The ECOG performance status is a scale used to assess how a patient’s disease is progressing, assess how the disease affects the daily living abilities of the patient, and determine appropriate treatment and prognosis
Radiopaedia
Weight loss issues
My MO tells me that the dietitian that I’ve been assigned to is a person who is very determined to maintain my weight at acceptable levels, and will be on the MO’s case if my weight drops more than 10% of my baseline weight. From reading the HNLAPRT protocol document, I see that, when the 10% is hit, either the patient gets a feeding tube and the chemo dose drops by 25%, or chemo must be discontinued.
I asked which of my many weights is deemed the “baseline”, because, knowing that weight loss is an issue, I’ve been bulking up. I was 169 lbs when had my open biopsy on May 22, and my desire is to have that treated as my baseline; on my 6’1″ frame I’ll definitely be skinny if I drop to 152 lbs, but I won’t be on death’s door. According to my MO though, the standard baseline is defined as the weight I have when treatment commences, which I’m hoping will be around 185 lbs.

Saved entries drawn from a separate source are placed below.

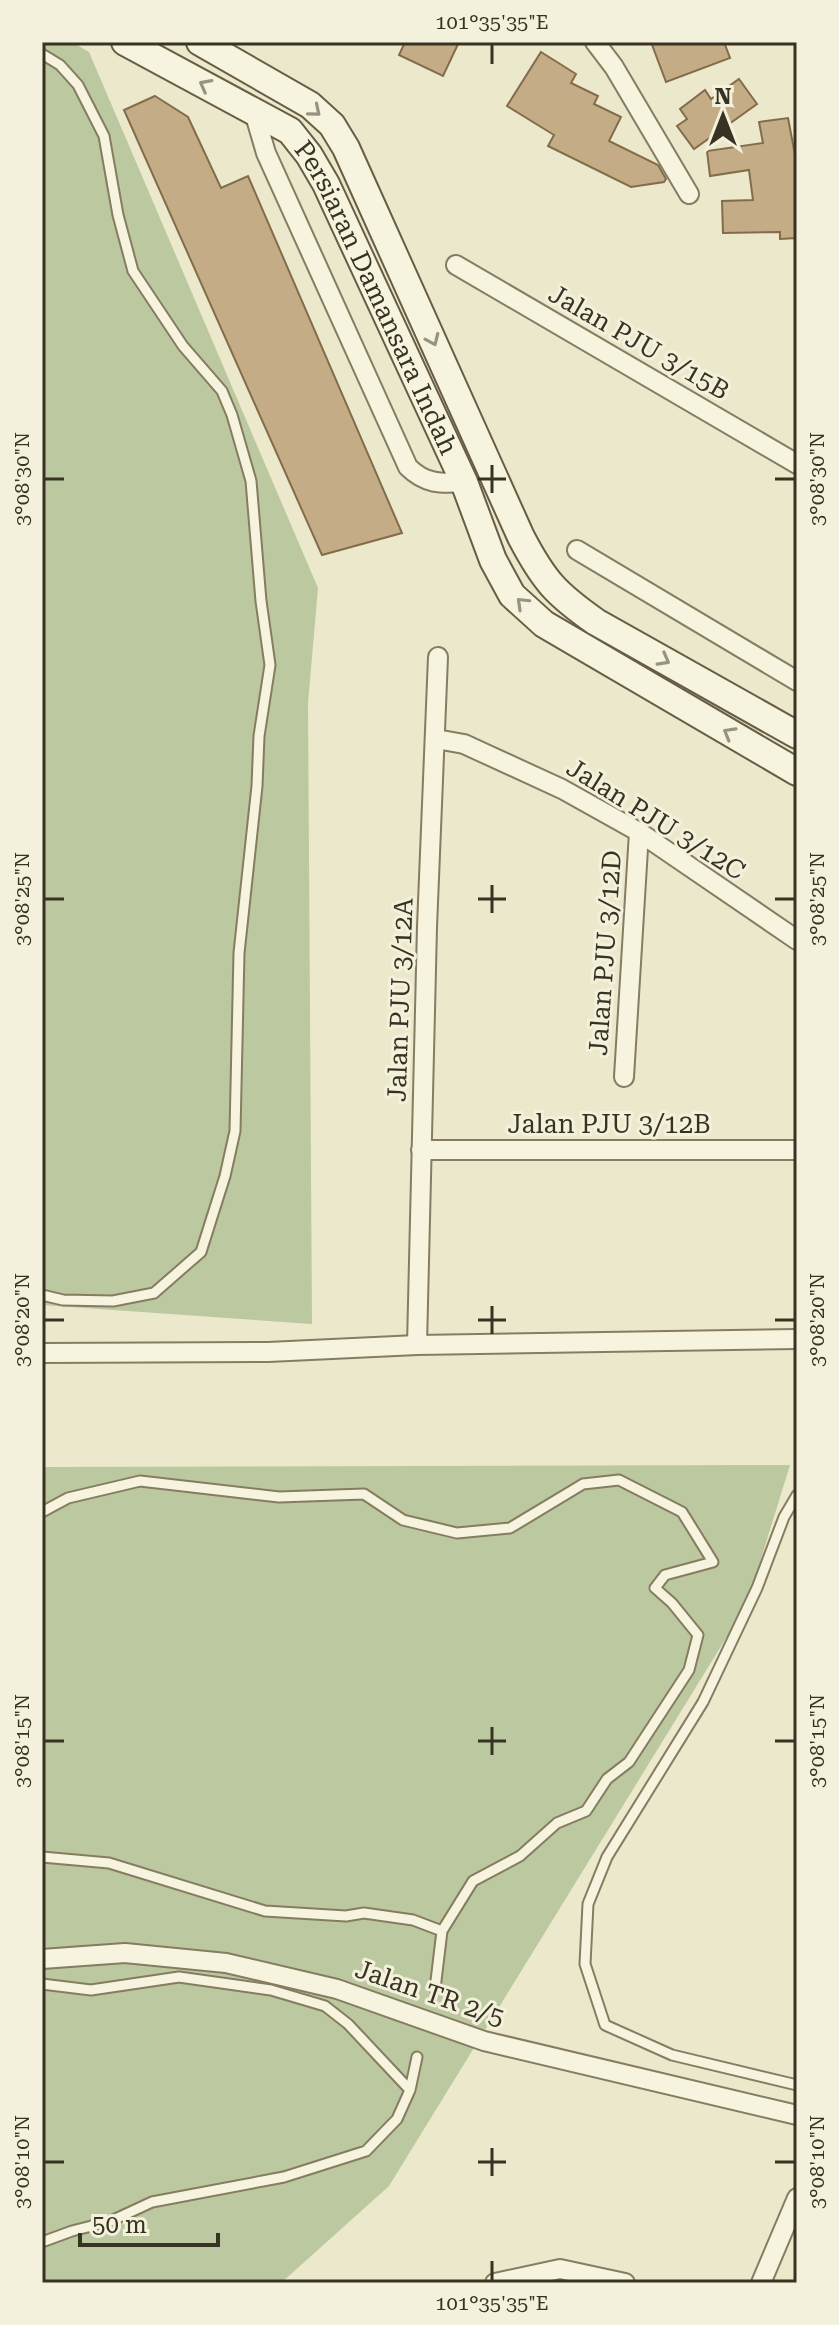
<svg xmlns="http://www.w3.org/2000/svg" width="839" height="2325" viewBox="0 0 839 2325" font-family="'Roboto Serif',serif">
	<rect width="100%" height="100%" fill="#ebe8cc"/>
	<path fill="#bbc8a0" d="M42 42H72L89 52 318 588 308 703 312 1324 42 1305Z
		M790 1465 747 1604 389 2186 281 2283H42V1467Z"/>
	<path fill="#c4ad86" stroke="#836c4a" stroke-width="2" d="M405 42H459L443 76 399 55Z
		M651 42H724L730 58 666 82Z
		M541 52 576 74 571 83 598 96 594 104 621 117 609 141 658 165 666 179 664 182 631 187 548 146 554 135 507 106Z
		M739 79 757 104 694 149 677 126 687 119 680 109 705 90 711 99Z
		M155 96 188 117 221 188 248 176 402 533 322 555 124 110Z
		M788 118 797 165V238L780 239V232L723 233 722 201 753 200 749 170 710 176 707 151 763 143 759 122Z"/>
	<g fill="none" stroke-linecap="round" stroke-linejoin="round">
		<g stroke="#867c61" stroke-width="13">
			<path id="lane" d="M42 54 60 65 78 85 104 136 118 215 133 271 183 346 222 391 232 415 251 481 261 601 270 665 259 736 257 786 239 953 235 1131 225 1176 201 1252 154 1293 113 1301 63 1300 42 1295
				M797 1495 784 1517 757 1588 703 1702 607 1857 588 1904 585 1964 605 2025 672 2055 797 2085
				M42 1512 68 1498 140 1481 279 1497 364 1494 403 1520 457 1533 510 1528 583 1484 619 1480 682 1512 713 1562 665 1575 655 1588 672 1603 698 1635 689 1670 629 1762 607 1779 586 1811 557 1823 520 1856 473 1881 442 1931 435 1989
				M42 1857 109 1863 265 1911 346 1916 364 1913 413 1920 442 1931
				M42 1984 91 1990 179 1977 271 1990 325 2006 348 2024 410 2090
				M42 2242 72 2231 111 2221 152 2202 284 2177 366 2151 397 2119 410 2090 417 2057"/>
		</g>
		<g stroke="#867c61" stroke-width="22">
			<path id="street" d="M595 42 614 67 689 194
				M254 112 266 153 408 467C425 484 441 484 464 482
				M456 265 797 464
				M577 550 797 681
				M436 739 464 744 562 789 639 832 797 940
				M624 1077 639 832
				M421 1150H797
				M417 1345 427 927 438 657
				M42 1353 268 1352 417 1345 797 1339
				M42 1959 125 1953 226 1963 337 1989 484 2041 797 2115
				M495 2283 560 2269 625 2283
				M761 2283 797 2198"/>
		</g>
		<g stroke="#685d44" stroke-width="30">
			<g id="secondary">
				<path id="s1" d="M125 42 290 131 309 155 326 184 464 482 493 560 512 595 544 624 797 772"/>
				<path d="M200 42 310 105 332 125 346 148 521 537C544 581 556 594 596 622L797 735"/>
			</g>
		</g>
		<use href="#lane" stroke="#f6f4de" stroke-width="9"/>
		<use href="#street" stroke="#f6f4de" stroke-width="18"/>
		<use href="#secondary" stroke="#f6f4de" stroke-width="26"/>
	</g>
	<defs><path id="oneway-chevron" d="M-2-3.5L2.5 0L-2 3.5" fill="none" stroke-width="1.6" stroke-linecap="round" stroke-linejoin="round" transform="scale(2)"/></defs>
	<g stroke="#979380">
		<use href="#oneway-chevron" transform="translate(205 85) rotate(-152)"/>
		<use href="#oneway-chevron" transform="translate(315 111) rotate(40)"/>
		<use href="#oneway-chevron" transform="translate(433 340) rotate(66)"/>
		<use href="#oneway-chevron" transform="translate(522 603) rotate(-136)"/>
		<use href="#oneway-chevron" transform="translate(664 660) rotate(29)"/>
		<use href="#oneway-chevron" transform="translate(729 733) rotate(-150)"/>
	</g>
	<path fill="none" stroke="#383223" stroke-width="3" d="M492 44V64M492 465V493M44 479H64M478 479H506M775 479H795M492 885V913M44 899H64M478 899H506M775 899H795M492 1306V1334M44 1320H64M478 1320H506M775 1320H795M492 1727V1755M44 1741H64M478 1741H506M775 1741H795M492 2148V2176M44 2162H64M478 2162H506M775 2162H795M492 2261V2281"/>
	<g text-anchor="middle" stroke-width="6" stroke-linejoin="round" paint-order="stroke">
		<g font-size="26" fill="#383223" stroke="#f3f1db">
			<text dy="9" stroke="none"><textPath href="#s1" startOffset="376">Persiaran Damansara Indah</textPath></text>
			<text transform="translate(639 342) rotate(30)" y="9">Jalan PJU 3/15B</text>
			<text transform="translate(656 819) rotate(32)" y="9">Jalan PJU 3/12C</text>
			<text transform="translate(605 953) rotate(-86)" y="9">Jalan PJU 3/12D</text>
			<text transform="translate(400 1000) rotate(-88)" y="9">Jalan PJU 3/12A</text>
			<text x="609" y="1133">Jalan PJU 3/12B</text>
			<text transform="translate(430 1993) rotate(19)" y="9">Jalan TR 2/5</text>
		</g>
	</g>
	<rect width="839" height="2325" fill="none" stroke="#f3f1db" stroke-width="88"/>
	<g transform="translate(723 116)" stroke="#f3f1db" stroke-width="6" paint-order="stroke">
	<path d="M0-6L14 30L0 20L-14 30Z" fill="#383223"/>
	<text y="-12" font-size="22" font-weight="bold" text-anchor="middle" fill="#383223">N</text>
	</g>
	<path d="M80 2233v12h138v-12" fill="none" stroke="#383223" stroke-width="4"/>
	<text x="92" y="2233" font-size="24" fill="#383223" stroke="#f3f1db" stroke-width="6" paint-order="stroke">50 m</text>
	<rect x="44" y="44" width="751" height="2237" fill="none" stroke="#383223" stroke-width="3"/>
	<g font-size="20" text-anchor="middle" fill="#383223">
		<text x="492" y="29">101°35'35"E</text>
		<text transform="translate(22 479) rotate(-90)" y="7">3°08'30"N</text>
		<text transform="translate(817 479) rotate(-90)" y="7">3°08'30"N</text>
		<text transform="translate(22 899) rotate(-90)" y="7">3°08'25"N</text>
		<text transform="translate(817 899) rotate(-90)" y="7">3°08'25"N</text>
		<text transform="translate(22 1320) rotate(-90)" y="7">3°08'20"N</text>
		<text transform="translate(817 1320) rotate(-90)" y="7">3°08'20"N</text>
		<text transform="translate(22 1741) rotate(-90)" y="7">3°08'15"N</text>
		<text transform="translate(817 1741) rotate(-90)" y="7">3°08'15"N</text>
		<text transform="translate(22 2162) rotate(-90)" y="7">3°08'10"N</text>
		<text transform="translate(817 2162) rotate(-90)" y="7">3°08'10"N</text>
		<text x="492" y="2310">101°35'35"E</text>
	</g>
</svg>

Thinking about this more, I’m starting to think I may be really wrong in thinking that allowing myself to drop 18% from 185 to 152 would be OK. That 10% figure indicates that the treatment is having a very significant effect on my body, and that the treatment needs to be amended some way to ameliorate the side effects.
My thoughts
I’m seriously considering not going with the chemo. I really want to minimize the side effects of my treatment, and some of the chemo side effects sound pretty severe.
I might also say, “Let’s try one cycle, and see how it goes.” But I don’t know how the radiation oncologist would like that; would he want, or not want, to accelerate his treatment?
I think I’ll chat this over with other members of “my” team (dietitian, radiation oncologist, speech language pathologist, and general practitioner in oncology) to get their thoughts.